▶ [PROVIDED TEXT]
[Start of Attachment]

If I’m asked to think of a real-life example of a set of sets, I think the first example I would come up with was about job lots of items being sold. Interestingly, it actually took a while – the ideas I came up with before that, which were companies I have investments in (note: mutual funds and ETFs own sets of companies), or messages to my friends were really unions of multiple sets.
How would we model a set of sets in Java? Well, that’s not too hard, since a Set is a type after all:
Set<Set<Item>> items = Sets.newHashSet();
Set<Item> thingsBeingSold = Sets.newHashSet();
thingsBeingSold.add(Item.create("1 oz. Gold", 123456));
thingsBeingSold.add(Item.create("1 oz. Silver", 3456));
That said, we’ve got to be careful. If we continue the above with this:
thingsBeingSold.add(Item.create("a chopstick", 20));
items.stream().anyMatch(x -> x.equals(items));
items.stream().anyMatch(x -> x == items);
What should the output of lines 7, 8 and 9 be? Are they equivalent, even? Well, there are some possible arguments in each direction:
- They should return true, because the reference to the set thingsBeingSold is still there.

[End of Attachment]

▶ [PROBLEMS TO SOLVE]
a) Repeat from the set-of-sets passage the span that begins at the words "If I’m asked" and stops after the words "of multiple sets.".
b) According to the set-of-sets passage, what would be the first real-life example of a set of sets to come to mind?
c) List every item name passed to Item.create in the set-of-sets passage.
The listing is separate material, unrelated to the set-of-sets passage.

▶ [RECORDS SHOWN]
[Start of Attachment]

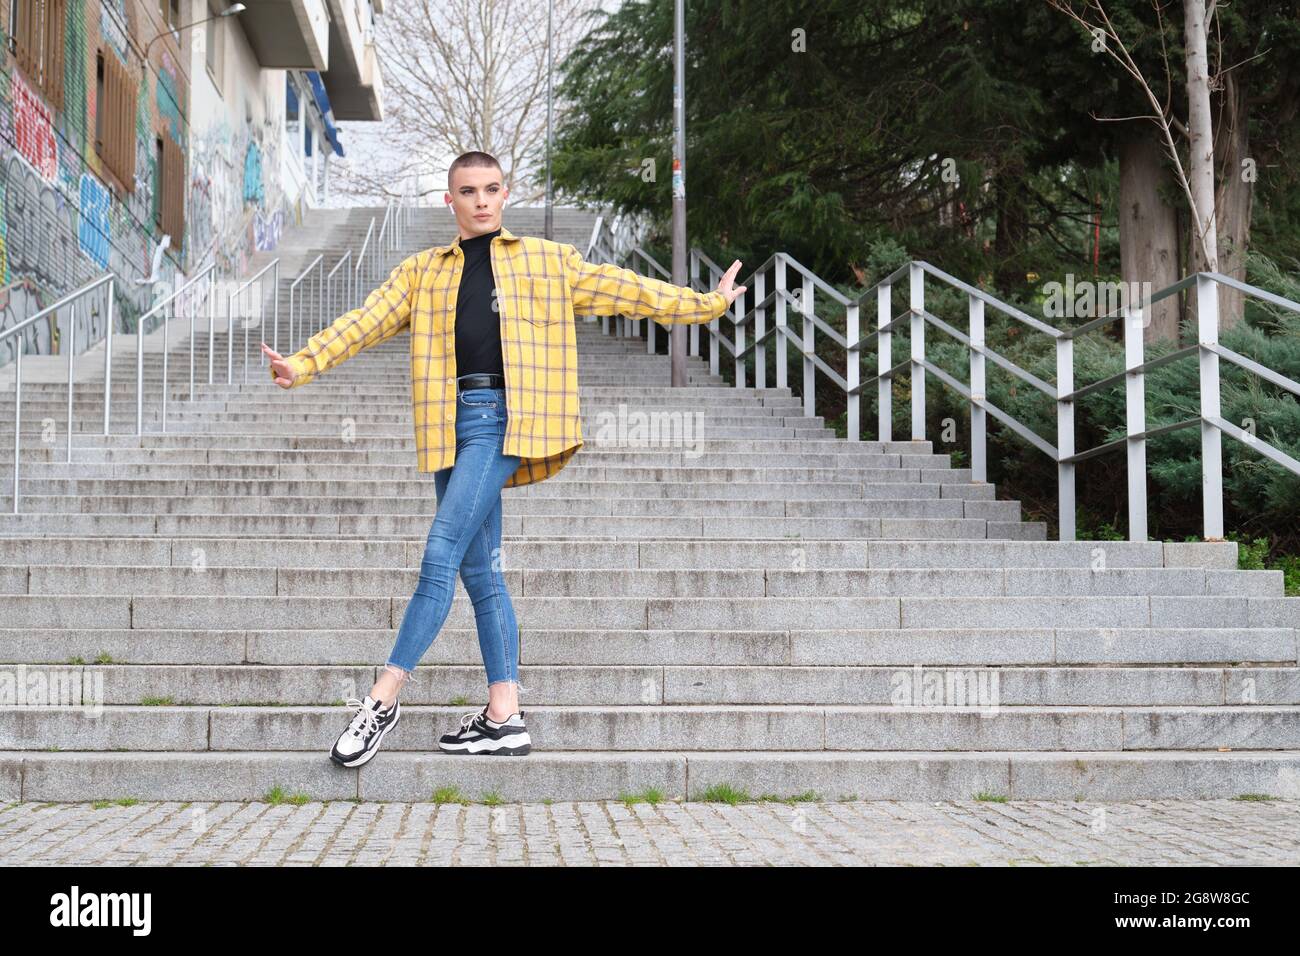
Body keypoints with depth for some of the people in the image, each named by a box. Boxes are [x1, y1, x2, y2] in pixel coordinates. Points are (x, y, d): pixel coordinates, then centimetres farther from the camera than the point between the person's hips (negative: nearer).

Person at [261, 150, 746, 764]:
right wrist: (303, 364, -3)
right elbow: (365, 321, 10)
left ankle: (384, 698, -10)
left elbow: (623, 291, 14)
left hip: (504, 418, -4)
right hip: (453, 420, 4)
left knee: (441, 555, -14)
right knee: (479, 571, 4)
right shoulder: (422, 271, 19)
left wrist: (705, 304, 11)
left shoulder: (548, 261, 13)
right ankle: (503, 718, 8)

[End of Attachment]

▶ [ANSWER SET]
a)
If I’m asked to think of a real-life example of a set of sets, I think the first example I would come up with was about job lots of items being sold. Interestingly, it actually took a while – the ideas I came up with before that, which were companies I have investments in (note: mutual funds and ETFs own sets of companies), or messages to my friends were really unions of multiple sets.

b) Job lots of items being sold.

c) 1 oz. Gold; 1 oz. Silver; a chopstick